··· KUTIPAN DOKUMEN ···
Mengoptimalkan penggunaan Sekuritas Rupiah Bank Indonesia (SRBI), Sekuritas Valas Bank Indonesia (SVBI), dan Sukuk Valas Bank Indonesia (SUVBI) sebagai instrumen moneter.

Menjaga struktur suku bunga instrumen moneter agar tetap menarik bagi aliran masuk portofolio asing.

Memperkuat strategi transaksi term-repo dan swap valas untuk mendukung stabilitas likuiditas.

Memaksimalkan peran Primary Dealer (PD) dalam meningkatkan transaksi SRBI di pasar sekunder dan transaksi repo antarpelaku pasar.

Stabilisasi nilai tukar Rupiah juga menjadi fokus utama. Bank Indonesia melakukan intervensi di pasar valuta asing melalui transaksi spot, Domestic Non-Deliverable Forward (DNDF), dan Surat Berharga Negara (SBN) di pasar sekunder.
··· DATA YANG DIBERIKAN ···
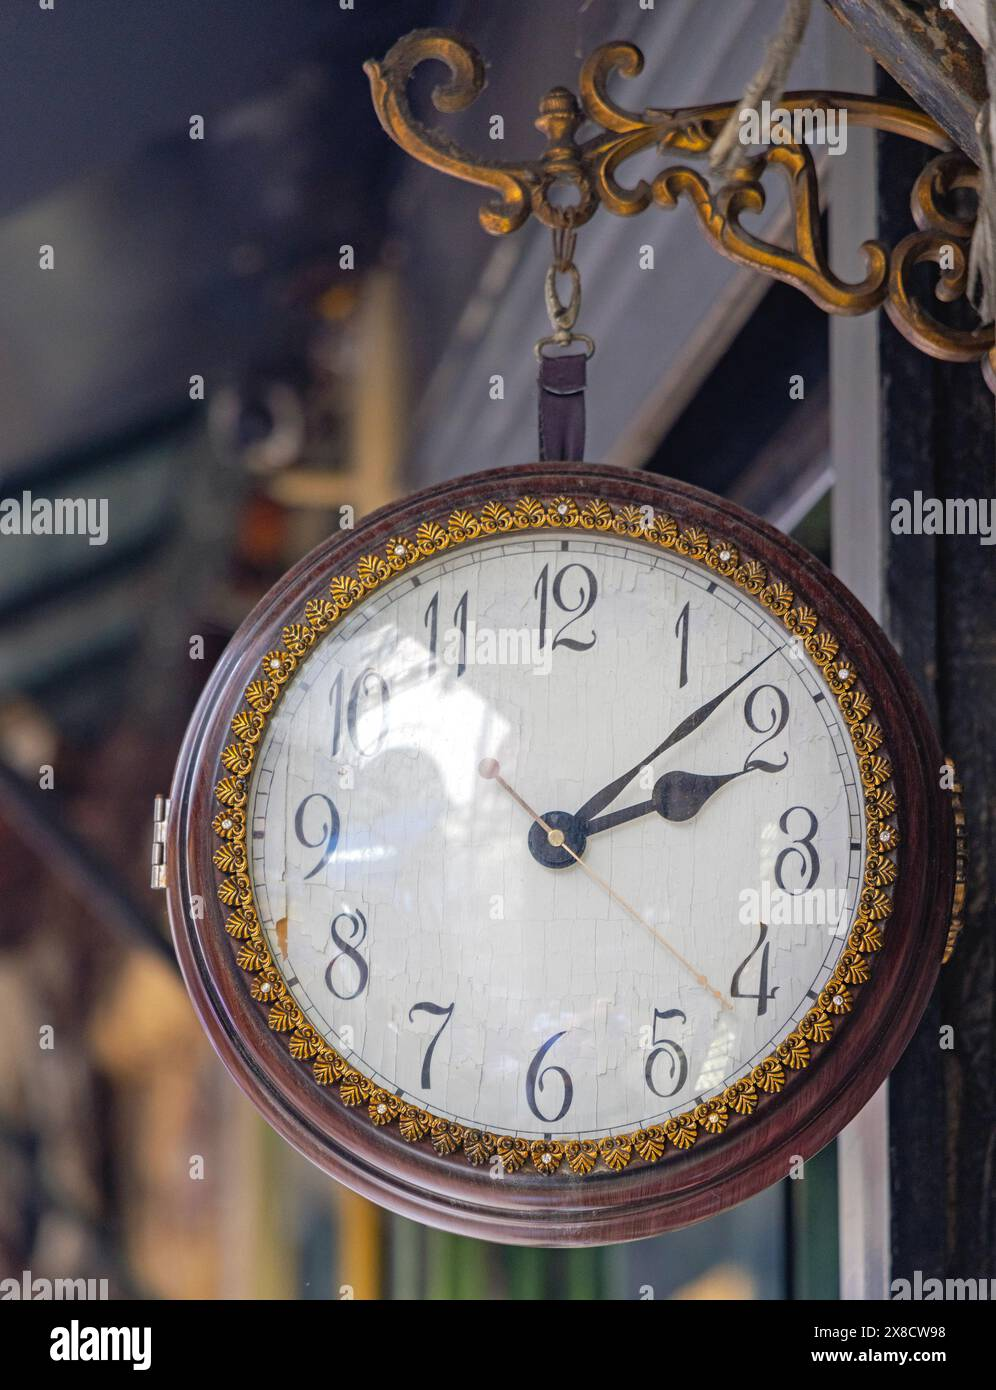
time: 2:07
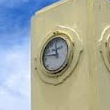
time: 11:46
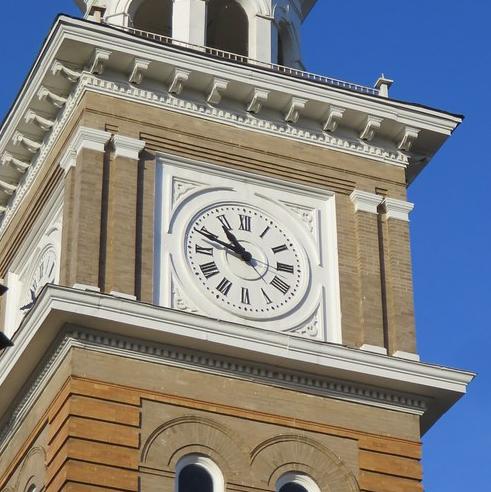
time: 10:48
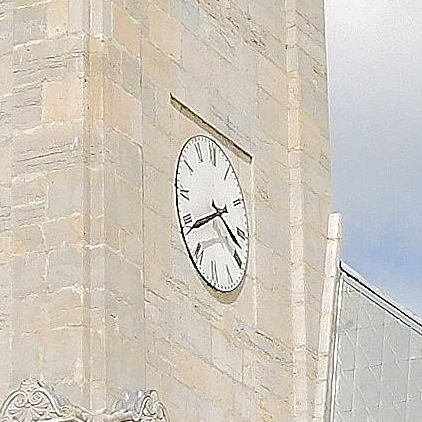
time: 3:40
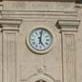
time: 5:01
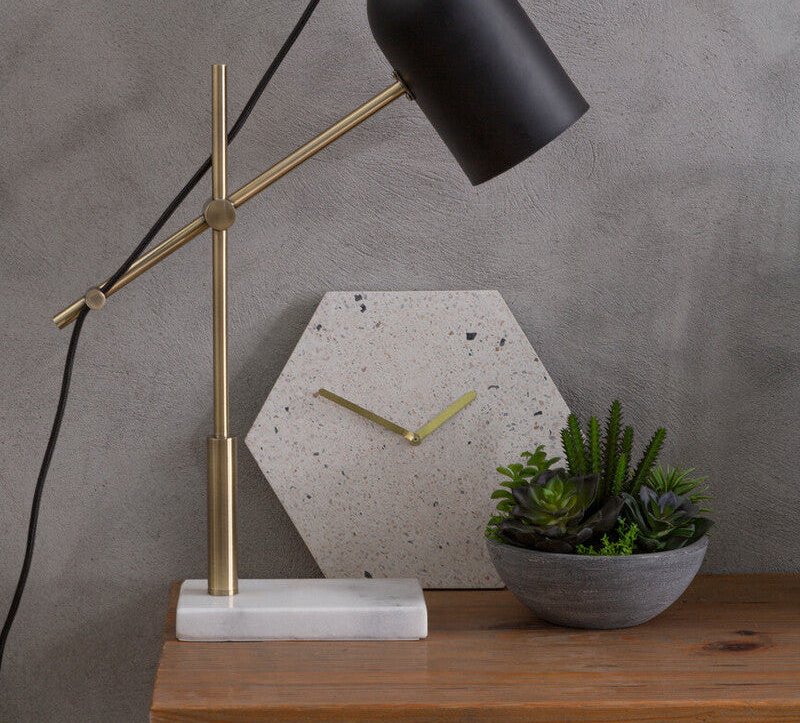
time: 1:47
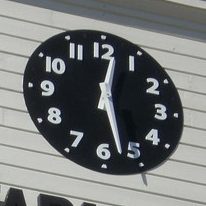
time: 12:27
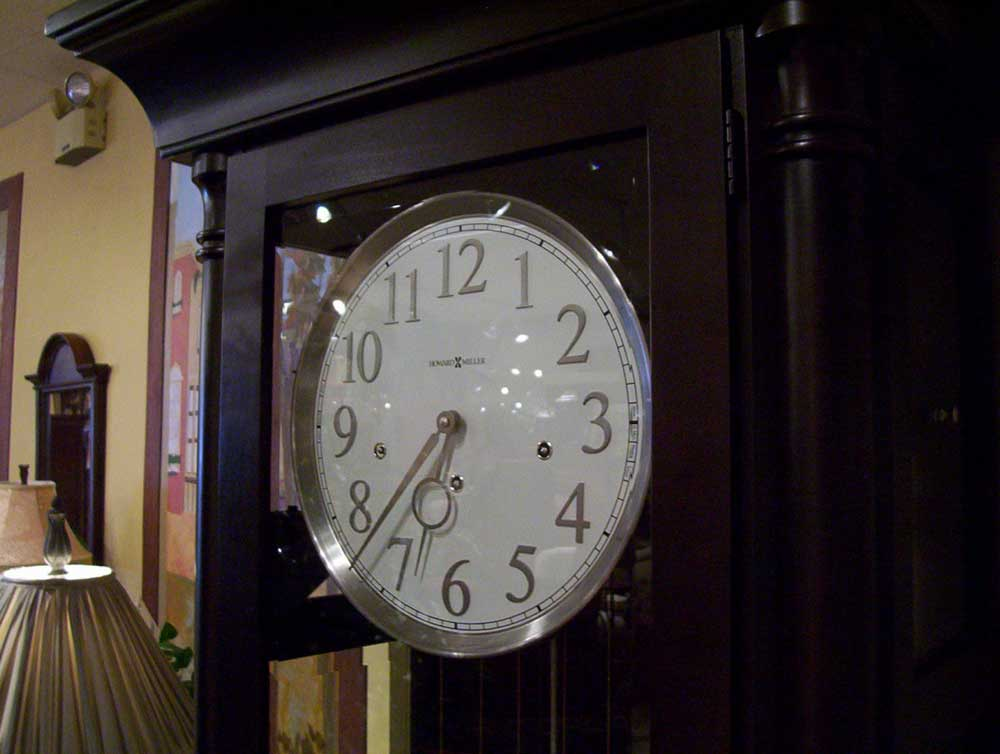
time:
···
TUGAS ANDA =>
a - Jawab pertanyaan berikut berdasarkan kutipan tentang kebijakan moneter Bank Indonesia.
(i) Instrumen apa saja yang penggunaannya dioptimalkan sebagai instrumen moneter?
(ii) Peran pihak mana yang dimaksimalkan untuk meningkatkan transaksi SRBI di pasar sekunder?
(iii) Melalui transaksi apa saja Bank Indonesia melakukan intervensi di pasar valuta asing?
b - Teruskan kutipan tentang kebijakan moneter Bank Indonesia mulai dari kalimat terakhirnya.

JAWABAN PER TUGAS =>
a -
(i) Sekuritas Rupiah Bank Indonesia (SRBI), Sekuritas Valas Bank Indonesia (SVBI), dan Sukuk Valas Bank Indonesia (SUVBI).
(ii) Primary Dealer (PD).
(iii) Transaksi spot, Domestic Non-Deliverable Forward (DNDF), dan Surat Berharga Negara (SBN) di pasar sekunder.

b -
Optimalisasi Digitalisasi Sistem Pembayaran
Bank Indonesia terus mendorong akseptasi pembayaran digital melalui pemanfaatan fitur BI-FAST yang mencakup layanan transfer kolektif (bulk transfer), pembayaran berdasarkan permintaan (request for payment), dan transfer debit langsung (direct debit).

Selain itu, inisiatif elektronifikasi diperkuat untuk mendukung program kesejahteraan sosial dan sektor transportasi.

Sinergi Kebijakan dengan Pemerintah
Bank Indonesia memperkuat koordinasi dengan pemerintah untuk mendukung pertumbuhan ekonomi yang berkelanjutan. Beberapa langkah sinergis yang dilakukan antara lain:

Penguatan koordinasi moneter dan fiskal melalui pembelian Surat Berharga Negara (SBN) di pasar sekunder dengan mekanisme bilateral buyback.

Dukungan terhadap ketahanan pangan melalui program Gerakan Nasional Pengendalian Inflasi Pangan (GNPIP) yang melibatkan Tim Pengendalian Inflasi Pusat dan Daerah (TPIP dan TPID).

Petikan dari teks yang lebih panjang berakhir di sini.